I hold myself to such a high standard and it makes mistakes a hard pill for me to swallow… and I know that may sound incredibly inane or self-centered but it’s the honest truth. These issues that I have also stem from my fear of being vulnerable, and opening up which ultimately is an opportunity to experience failure that is beyond my control.
I absolutely despise feeling helpless. It is one of the handful of feelings that keeps me awake at night, that gives me nausea, that makes me tremble, that makes my body grow cold. If I were a Superhero they would write in my comics that Helplessness is my weaknesses and the only way to defeat me in battle. Here is my thought process (however wrong or right): If I can’t contribute to certain issues or situations that I feel so passionately about, then what am I here for? This is the way that my mind translates helplessness. I experience this so deeply and especially, when people that I care about take the power for me to contribute away. It is truly challenging for me to deal with because I just have a fire to give so much to the people that I love.
And yet, after all of that self-realization, I fear there is not much that I can do about it…that’s the whole point. So, what, I am to avoid all or any situations that have a possibility to not go my way? I could not live like that even if I tried to. So, what do I do? Honestly, this is a question that I really don’t have a good answer for but as I was driving to home & work this morning, I thought that I may have a few solutions to suffice.
Recently, I have been trying to stay on top of doing breathing exercises which has helped tremendously. I think that it would help also to begin meditation… and that means committing to and carving out time from my day to meditate on anything – or maybe nothing! Typically, before I go to sleep, I say my prayers and I take at least 10 minutes (that is if I don’t fall asleep first), to try completely clear my head. Now, sometimes this does the complete opposite and my mind fills to the brim or overflows with thoughts, worries and I am lying in bed worse off than I was before. I need to get the hang of this process a bit more so that I can gain complete control of my mind and soul. I think that if I find times throughout my day, instead of just at night this would help to keep those negative thoughts away. I could feel what I’m feeling – and move on.
Writing certainly helps and is something that I can say contributes to clearing my mind and refreshing my thoughts. Sometimes we need to visually see or physically hear our thoughts in order to further our understanding and become more aware, ask for advice or to heal and move on.

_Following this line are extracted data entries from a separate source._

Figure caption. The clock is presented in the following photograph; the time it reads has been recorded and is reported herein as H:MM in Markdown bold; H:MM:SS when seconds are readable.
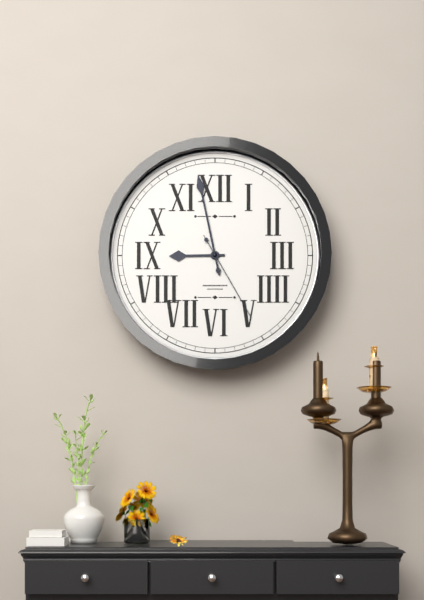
**8:58:25**
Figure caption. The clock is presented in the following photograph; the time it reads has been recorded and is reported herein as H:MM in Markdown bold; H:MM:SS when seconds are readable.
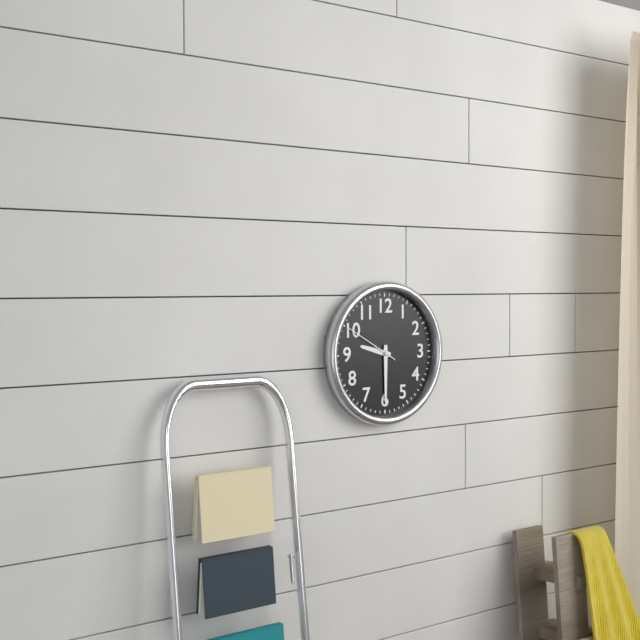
**9:30:50**
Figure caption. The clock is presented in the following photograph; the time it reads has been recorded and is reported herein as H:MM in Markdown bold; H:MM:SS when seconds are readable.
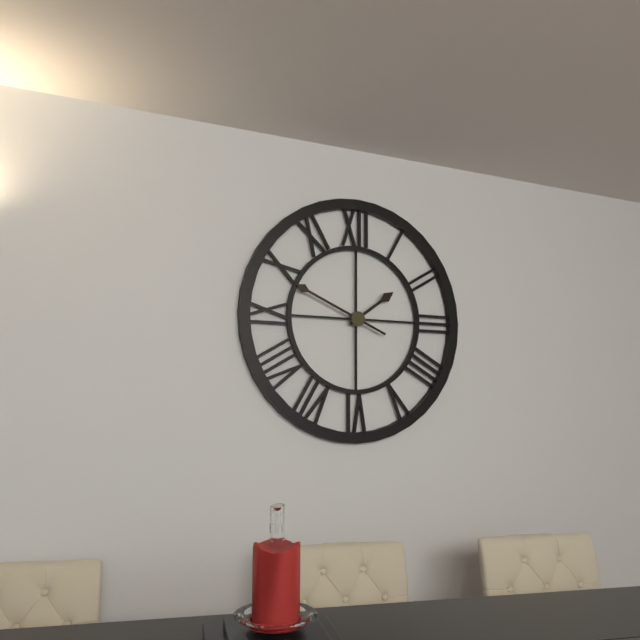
**1:49**
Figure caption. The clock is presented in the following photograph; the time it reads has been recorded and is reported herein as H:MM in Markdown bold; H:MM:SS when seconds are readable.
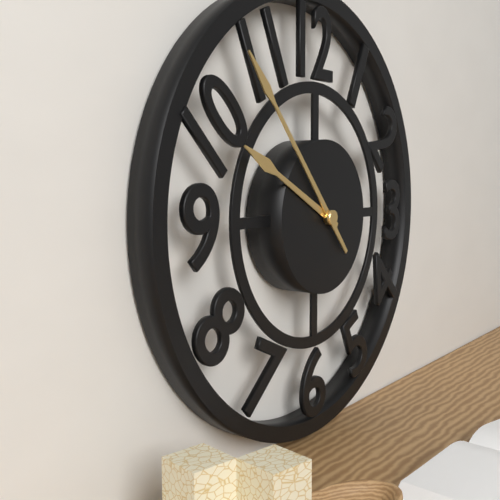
**9:53**
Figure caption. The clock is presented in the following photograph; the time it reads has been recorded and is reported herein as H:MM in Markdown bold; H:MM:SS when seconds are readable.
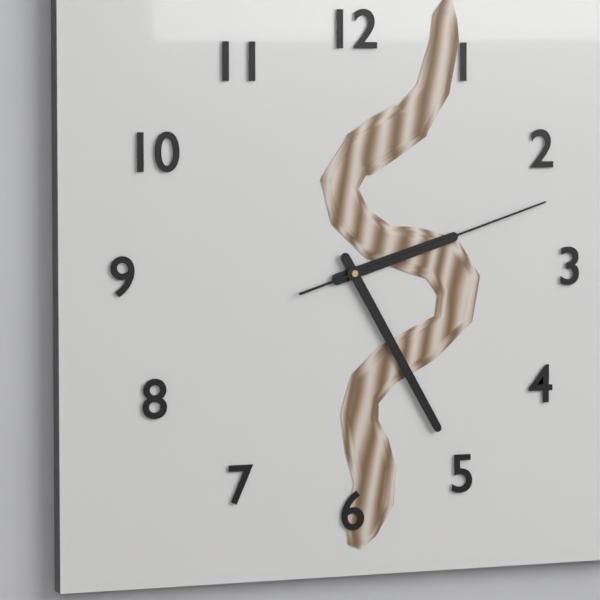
**2:25:12**
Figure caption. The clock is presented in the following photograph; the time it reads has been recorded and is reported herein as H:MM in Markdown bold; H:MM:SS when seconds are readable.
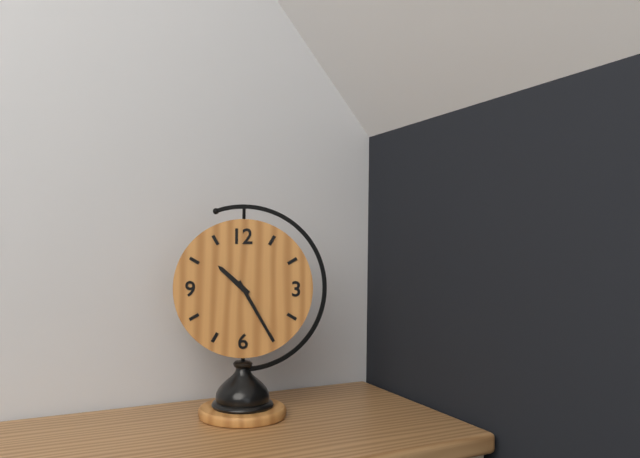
**10:25**
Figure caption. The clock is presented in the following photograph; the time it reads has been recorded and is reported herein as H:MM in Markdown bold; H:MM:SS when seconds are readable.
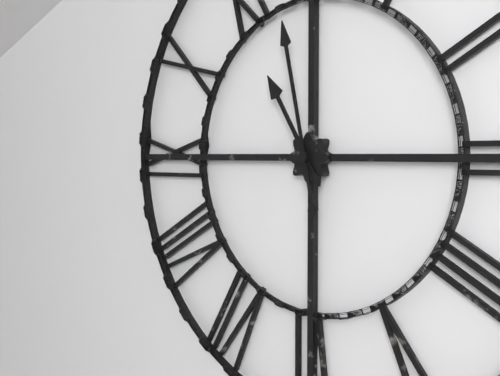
**10:58**
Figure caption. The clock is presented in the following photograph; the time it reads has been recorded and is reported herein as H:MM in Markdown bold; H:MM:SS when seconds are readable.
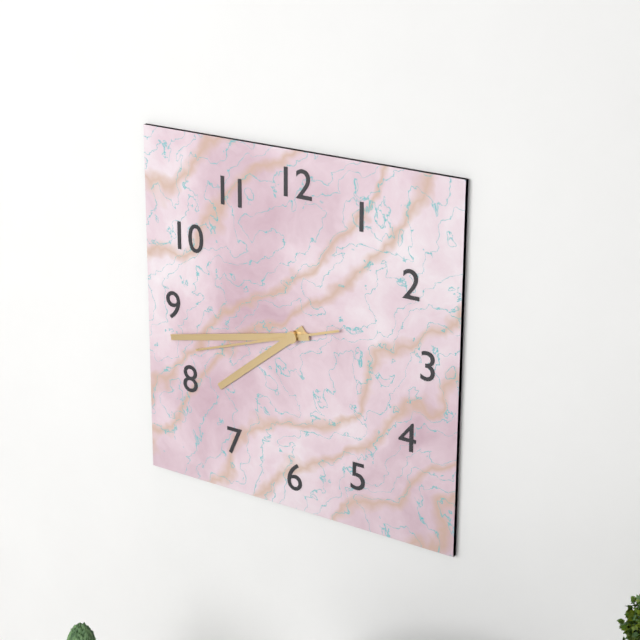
**7:43:42**
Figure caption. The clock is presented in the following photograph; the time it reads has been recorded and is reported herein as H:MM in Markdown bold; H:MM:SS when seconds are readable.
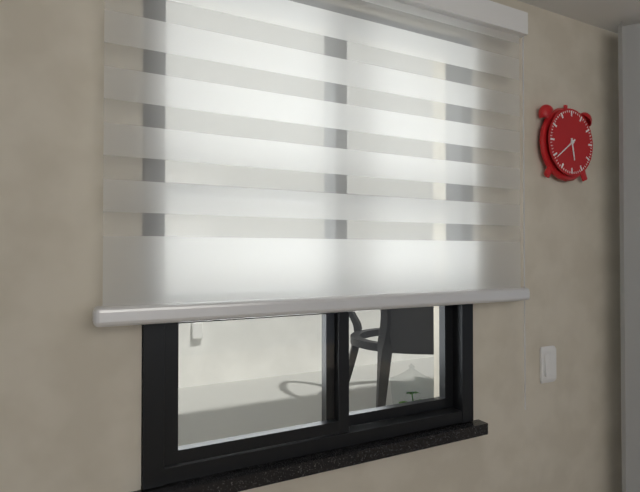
**5:39**
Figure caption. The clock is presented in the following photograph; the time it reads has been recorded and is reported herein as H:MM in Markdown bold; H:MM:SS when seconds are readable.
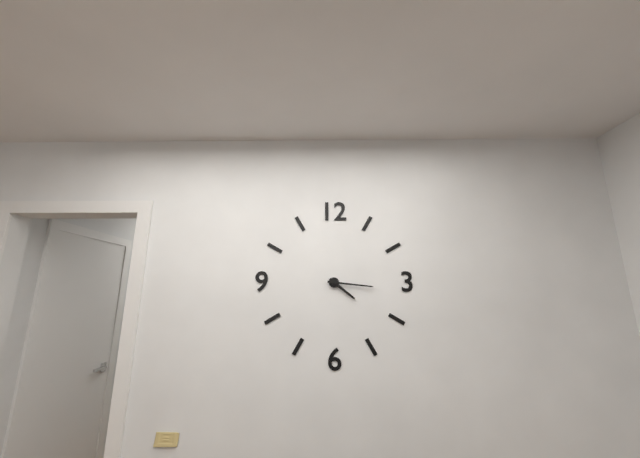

All of these things I believe may effectively help me on a few different levels to cope with these anxieties that I have. I’m not entirely sure the reasoning but this is something that is quite difficult for me to open up about to people in my life. Although most of this they probably already know about me, by simply knowing my personality and my past – I don’t believe the people around me fully grasp the effect that it does have on me. I know that choosing not to share or speak on this matter is not part of this healthy process that I should incorporate into my lifestyle, but I believe that I do not have the skills to do so in a way that I feel would benefit me. To find a comfortable middle ground, here I am – writing.